The ThrottleInterval key controls this directly. Setting it explicitly, rather than accepting defaults, lets you balance recovery speed against system protection. More importantly, pairing it with StandardOutPath and StandardErrorPath gives you somewhere to look when the agent doesn't behave. Caisey's installer creates these paths predictably, so technicians checking a machine locally know exactly where to find startup logs without hunting through unified logging filters.

Service recovery after system updates

macOS updates sometimes reset permissions or move paths in ways that break existing launchd jobs. The agent binary may still exist, but its code signature requirements or TCC entitlements no longer match what the system expects after a point release.

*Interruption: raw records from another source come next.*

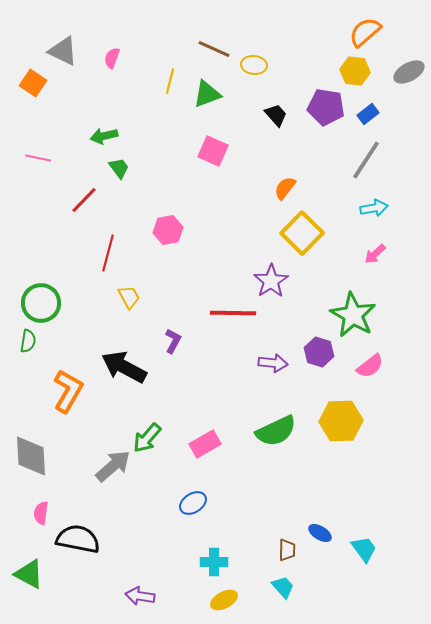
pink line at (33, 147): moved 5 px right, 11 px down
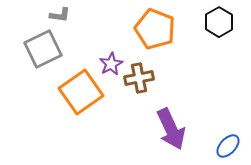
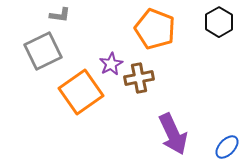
gray square: moved 2 px down
purple arrow: moved 2 px right, 5 px down
blue ellipse: moved 1 px left, 1 px down
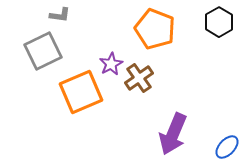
brown cross: rotated 24 degrees counterclockwise
orange square: rotated 12 degrees clockwise
purple arrow: rotated 48 degrees clockwise
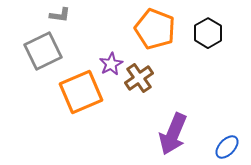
black hexagon: moved 11 px left, 11 px down
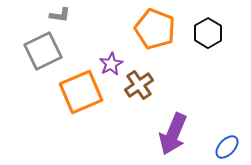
brown cross: moved 7 px down
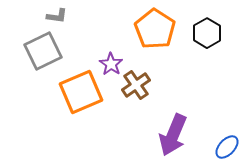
gray L-shape: moved 3 px left, 1 px down
orange pentagon: rotated 12 degrees clockwise
black hexagon: moved 1 px left
purple star: rotated 10 degrees counterclockwise
brown cross: moved 3 px left
purple arrow: moved 1 px down
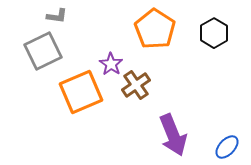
black hexagon: moved 7 px right
purple arrow: rotated 45 degrees counterclockwise
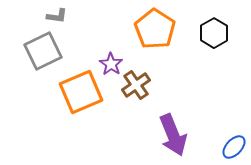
blue ellipse: moved 7 px right
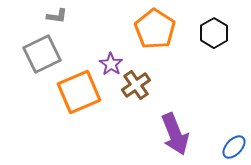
gray square: moved 1 px left, 3 px down
orange square: moved 2 px left
purple arrow: moved 2 px right, 1 px up
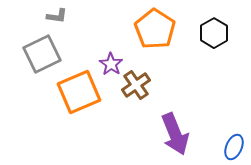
blue ellipse: rotated 20 degrees counterclockwise
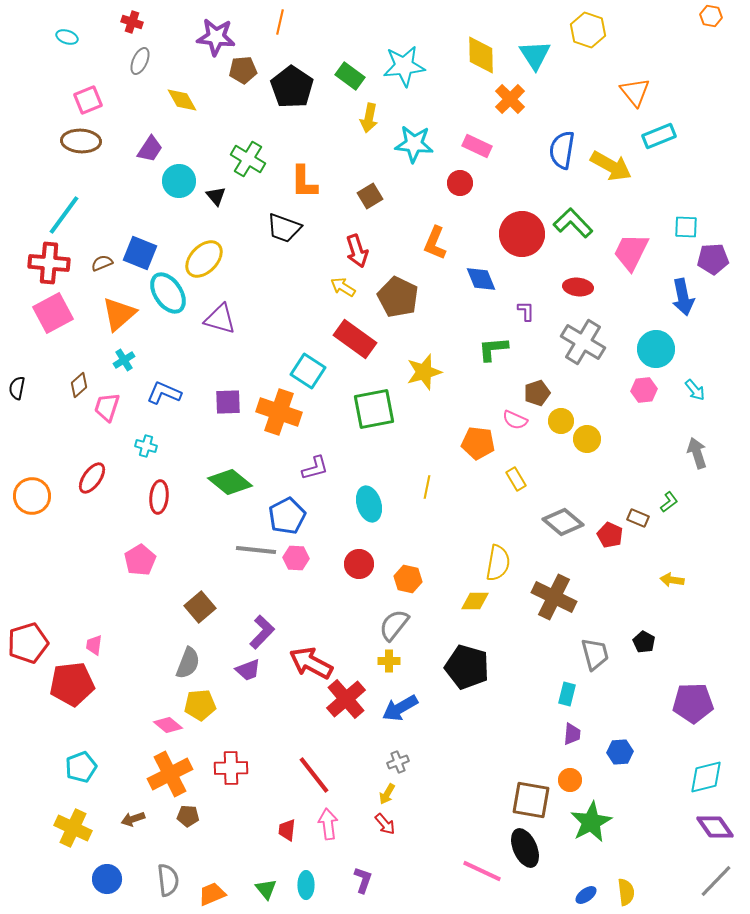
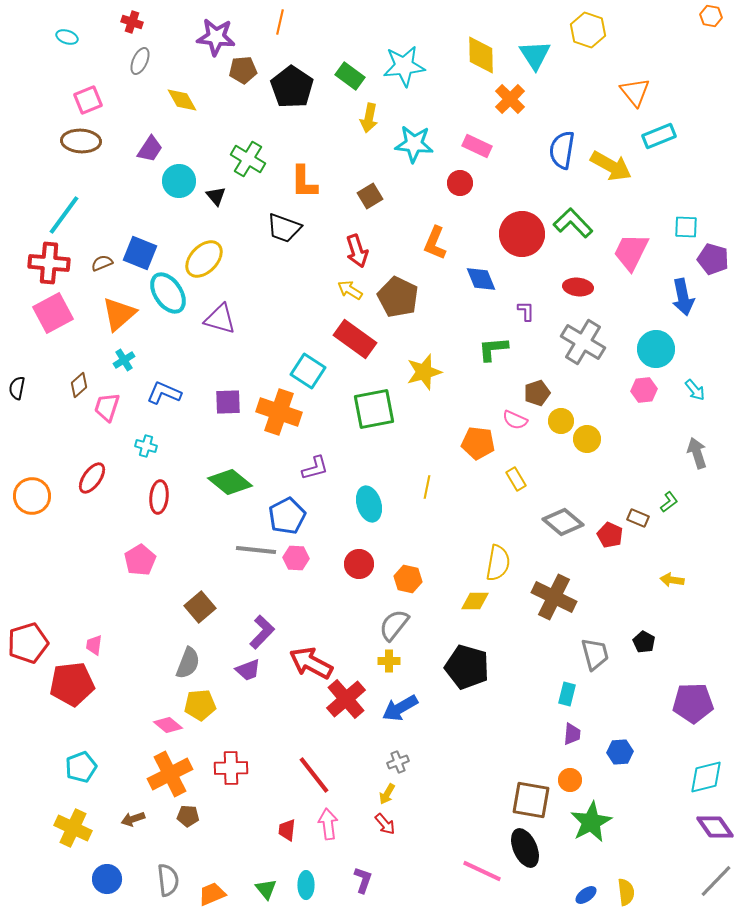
purple pentagon at (713, 259): rotated 20 degrees clockwise
yellow arrow at (343, 287): moved 7 px right, 3 px down
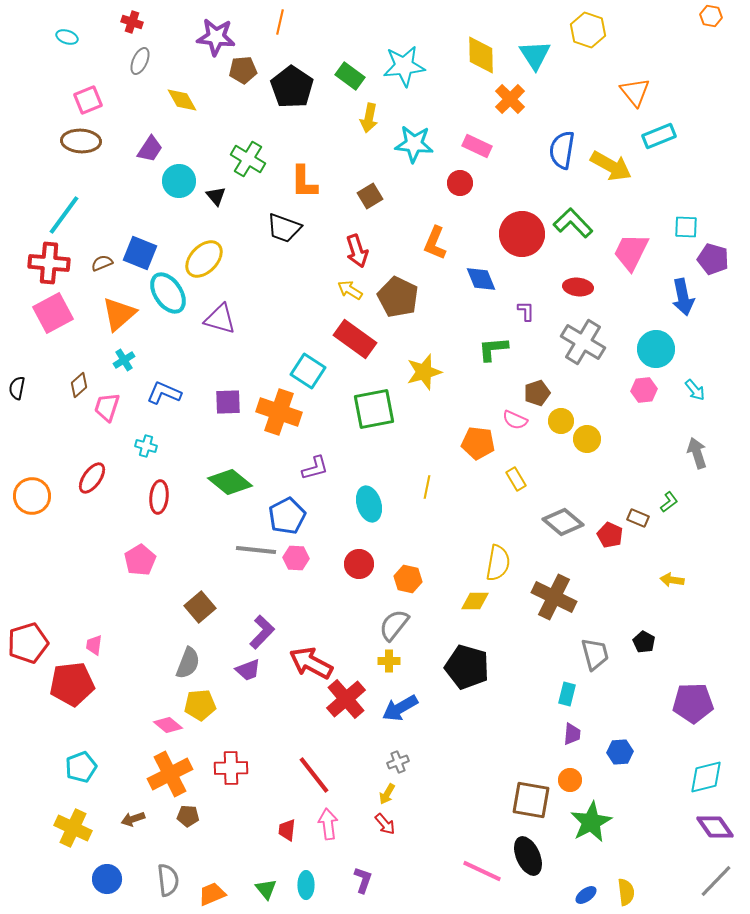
black ellipse at (525, 848): moved 3 px right, 8 px down
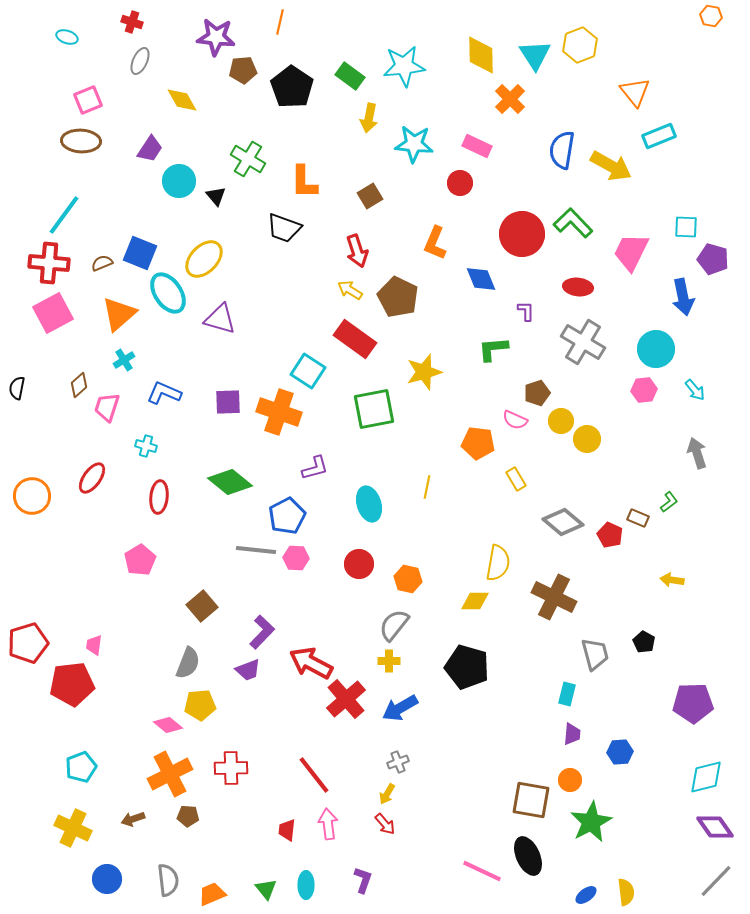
yellow hexagon at (588, 30): moved 8 px left, 15 px down; rotated 20 degrees clockwise
brown square at (200, 607): moved 2 px right, 1 px up
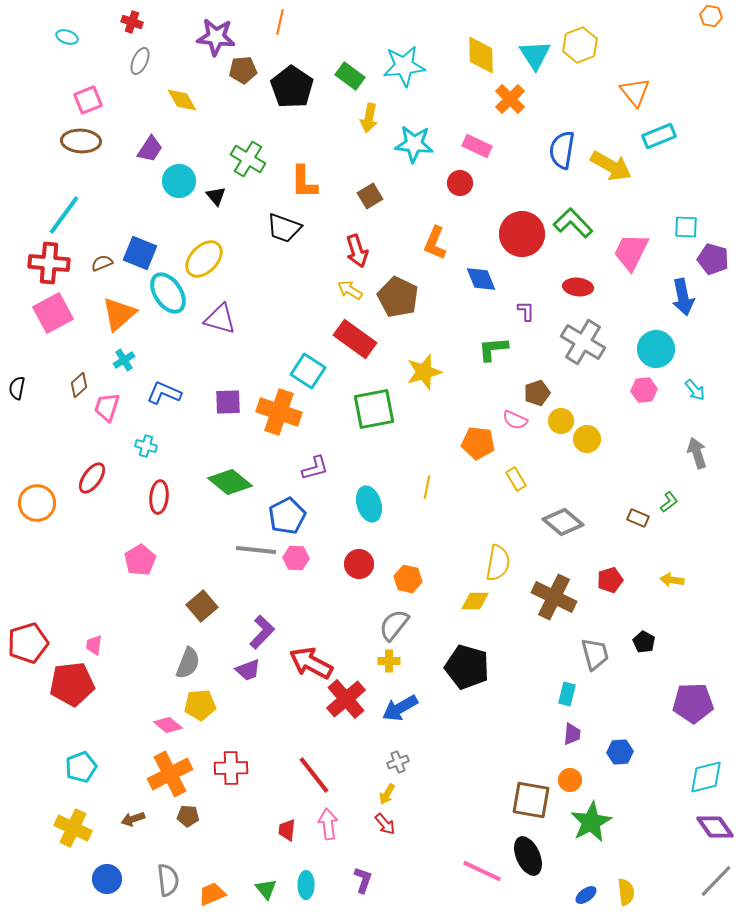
orange circle at (32, 496): moved 5 px right, 7 px down
red pentagon at (610, 535): moved 45 px down; rotated 30 degrees clockwise
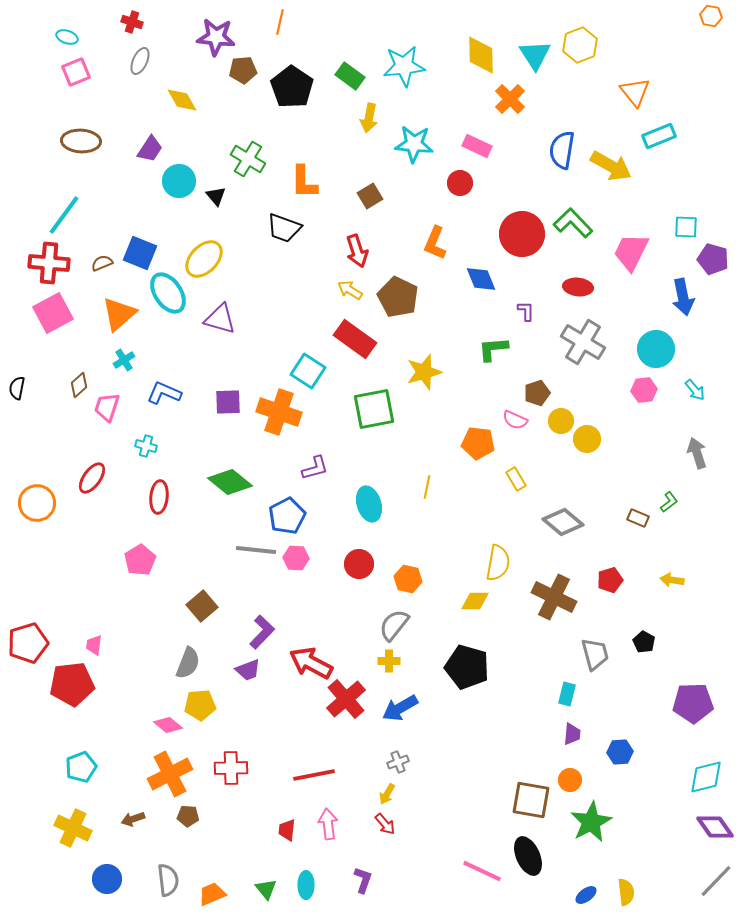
pink square at (88, 100): moved 12 px left, 28 px up
red line at (314, 775): rotated 63 degrees counterclockwise
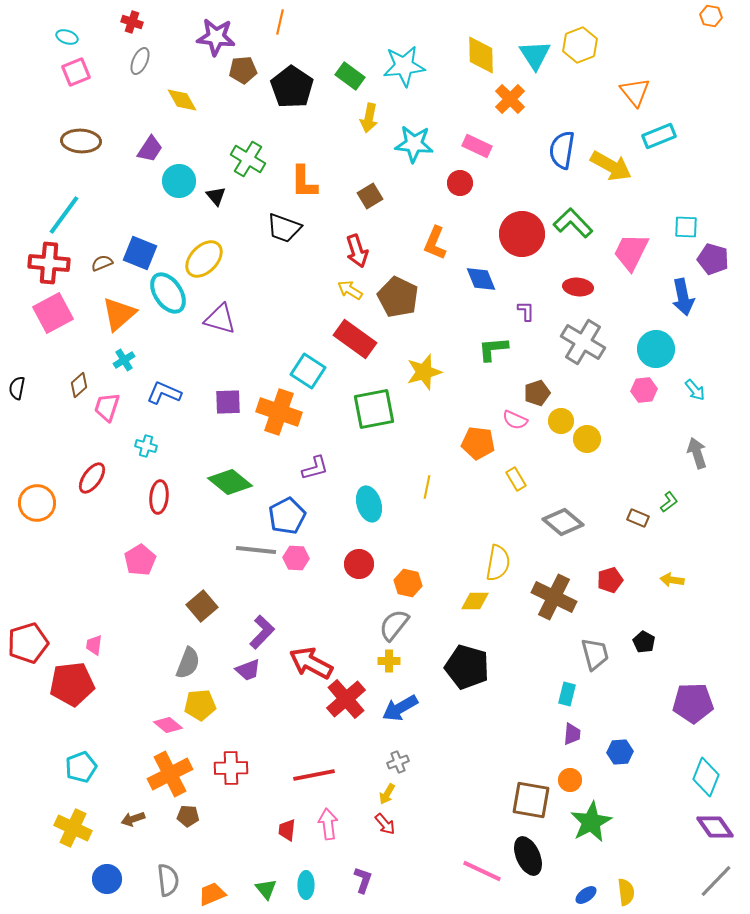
orange hexagon at (408, 579): moved 4 px down
cyan diamond at (706, 777): rotated 54 degrees counterclockwise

A robust installer doesn't just drop files—it verifies that the loaded job matches the current system state. Caisey's Mac runtime includes a bootstrap check on startup that validates its own launchd registration and re-registers if the job is missing or modified. This self-healing step catches the common case where an update clears user-installed launch agents but preserves system-level daemons—except when the daemon's plist was stored in a location that macOS now treats differently.

What to verify in your own deployments

If you're packaging or maintaining a Mac remote agent, these checks catch the launchd issues that produce silent failures:

  • Confirm the job loads in the system bootstrap domain, not user or session scope
  • Verify KeepAlive behavior against your actual exit scenarios, not just documentation
  • Set explicit ThrottleInterval values and log paths
  • Test behavior across logout, restart, and update sequences—not just initial install
  • Include a startup self-check that validates launchd registration

The last point is particularly important. An agent that can inspect and repair its own launchd context turns a potential site visit into a non-event. For distributed Mac fleets, that's the difference between manageable scale and constant firefighting.

Why this matters for remote troubleshooting specifically

Screen sharing tools don't typically face these constraints—they're invoked on demand by a logged-in user. But headless troubleshooting agents run continuously, coordinate through cloud control planes, and need to be present before a problem occurs. Their launchd configuration is infrastructure, not convenience.

Caisey's approach treats the Mac runtime as a system service with operational requirements: it must start reliably, report its state clearly, and recover without manual intervention. The launchd details aren't implementation trivia—they're the mechanism that makes remote troubleshooting practical at scale across Mac endpoints that may go weeks between direct admin contact.